Ian Baker-Finch, a native Australian, is best known for winning the 1991 British Open at Royal Birkdale. He has won tournaments on all four major tours, and holds 16 titles worldwide. Ian also served as Presidents Cup Co-Captain with Peter Thomson in1996, and three times as Captain’s Assistant to Gary Player for the International Team in 2003, 2005 and 2007. He is also the president of Baker Finch Design, which has been developing courses with traditional values and modern designs, which include Kennedy Bay in Australia, Arabian Ranches Golf Club in Dubai, and coming courses in Ireland and St. Croix. He has recently teamed up with Gary Player Design to design and execute golf course design concepts worldwide. A well recognized TV personality, Ian provides golf commentary for CBS Sports on the PGA Tour, and for TNT at The Open Championship and has previously worked with both ESPN and ABC Sports. Ian is a sought-after talent for corporate events. Prestigious companies such as Accenture, American Express, Merrill Lynch and FPL have Ian Host their golf days and gala dinners. Ian is involved in a select number of charitable events in both the US and Australia, and has helped to raise over a million dollars for organizations and causes which he is personally committed to. He lives with his wife and two children in Florida.
(recommended by Ian Baker-Finch)
IF YOU GO…
Getting There: Dubai is served from the United States via many carriers, including
Aeroflot (212-9442300; www.aeroflot.ru) and Emirates (www.emirates.com). The weather is most comfortable during the winter months, from November through March.

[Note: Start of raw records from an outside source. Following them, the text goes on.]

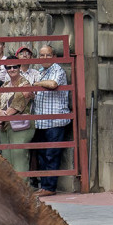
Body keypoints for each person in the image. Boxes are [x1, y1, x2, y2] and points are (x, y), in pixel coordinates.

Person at [31, 45, 71, 196]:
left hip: (55, 121)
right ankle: (44, 186)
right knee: (42, 154)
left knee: (52, 154)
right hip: (41, 121)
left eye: (48, 55)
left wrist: (36, 84)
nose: (45, 58)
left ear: (54, 56)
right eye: (42, 55)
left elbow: (53, 84)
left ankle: (49, 187)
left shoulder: (57, 70)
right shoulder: (41, 71)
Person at [0, 58, 33, 175]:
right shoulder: (5, 85)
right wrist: (0, 114)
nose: (12, 69)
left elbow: (18, 104)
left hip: (21, 125)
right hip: (5, 125)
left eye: (15, 67)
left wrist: (2, 117)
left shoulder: (25, 84)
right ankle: (11, 185)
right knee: (7, 158)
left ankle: (22, 185)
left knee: (19, 157)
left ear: (19, 67)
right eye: (8, 67)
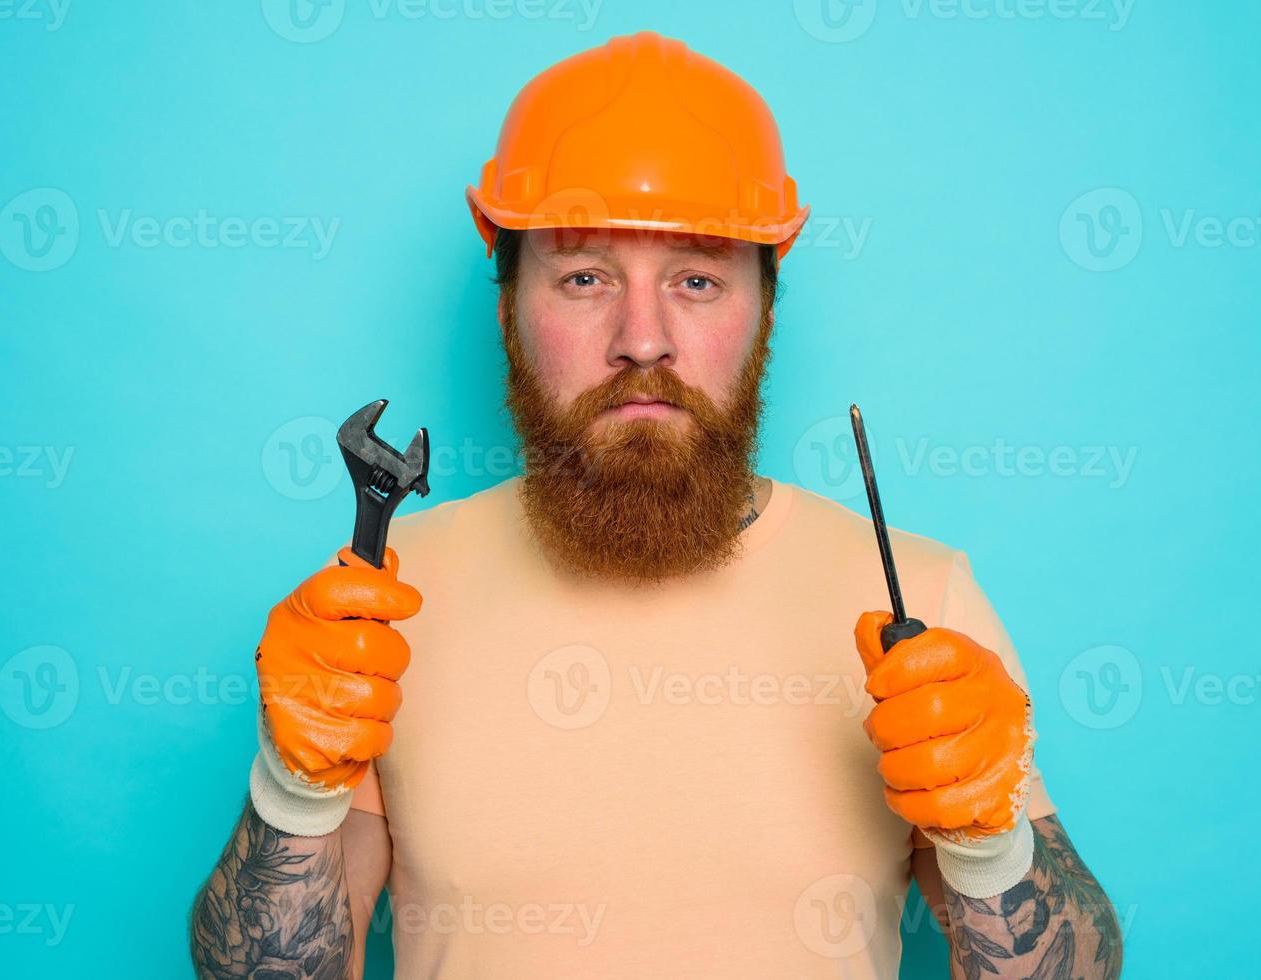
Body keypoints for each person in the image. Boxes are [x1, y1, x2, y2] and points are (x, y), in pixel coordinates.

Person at [189, 29, 1122, 979]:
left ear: (764, 312)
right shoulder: (381, 602)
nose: (643, 339)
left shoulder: (919, 604)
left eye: (698, 279)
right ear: (508, 307)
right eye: (584, 277)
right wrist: (291, 792)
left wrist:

Course Information: Par 72 Arabian Ranches plays 7,691 yards from the black tees. “I don’t recommend people playing from there,” Ian said. “We have the long tees, as Arabian Ranches might one day be a Dubai Open venue.” Green fees range from Dhs 325 to Dhs 385 – approximately $85 to $105.
Accommodation: There are eleven guests rooms available in the club house at Arabian Ranches (+971 4 366 3000; www.arabianranchesgolfdubai.com). There’s a wide range of accommodations in downtown Dubai, from the world’s only 7-star hotel to one and two star properties. Thatsdubai.com provides a list of available options.